Acaban de retirar del Paseo de la Reforma la estatua de Cristóbal Colón, con el supuesto fin de restaurarla. Había un llamado en redes sociales para derribarla hoy mismo, 12 de octubre, fecha del arribo del desgraciado almirante a costas americanas.
Unas semanas antes se había publicado una petición para que el gobierno desterrara de la vía pública el monumento, bajo el cargo de que rinde homenaje al colonialismo.

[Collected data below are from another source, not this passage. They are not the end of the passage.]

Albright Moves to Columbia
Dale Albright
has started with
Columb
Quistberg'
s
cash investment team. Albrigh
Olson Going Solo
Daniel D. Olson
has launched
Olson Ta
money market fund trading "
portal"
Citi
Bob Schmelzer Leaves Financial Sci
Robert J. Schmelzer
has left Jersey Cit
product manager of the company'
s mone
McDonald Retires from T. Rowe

La jefa de gobierno, Claudia Sheinbaum, aprovechó para llamar a los ciudadanos a hacer una reflexión sobre la permanencia del monumento: “A lo mejor valdría, ahora que se está restaurando, una reflexión colectiva de qué representa, sobre todo hacia el próximo año: los 700 años de la fundación lunar de Tenochtitlan, 500 años de la Conquista y 200 años del México independiente y esta visión que todos aprendimos del descubrimiento de América, como si América no existiera antes de que llegara Colón”.
Sheinbaum propuso también reflexionar sobre “lo que significa” la calle Puente de Alvarado.
Así que los nuevos propietarios de la Patria primero quitan la estatua, luego nos invitan a reflexionar sobre su permanencia, y de paso nos preguntan sobre el nombre de una calle que existe desde que existe la ciudad. Mas tarde nos aclaran que ninguna de estas cosas las puede decidir unilateralmente la jefa de gobierno.
Pues bien, antes de que tengamos encima la “consulta”, vale la pena recordarle a la jefa de gobierno que hace 62 años Edmundo O’Gorman resolvió en un libro clásico el problema del “descubrimiento” que ella acaba de descubrir. Vale la pena invitarla a pensar en todo lo que se ha destruido, y en las variadas formas en que es posible resignificar un monumento a partir de las exigencias y las discusiones legítimas del presente.
Todo apunta a que se quiere conmemorar los 500 años echando mano del viejo método. El problema es que la historia no se sepulta. Lo que sí se borra es la memoria, que el Estado está obligado a preservar, y de cuya pérdida tendrá que hacerse responsable.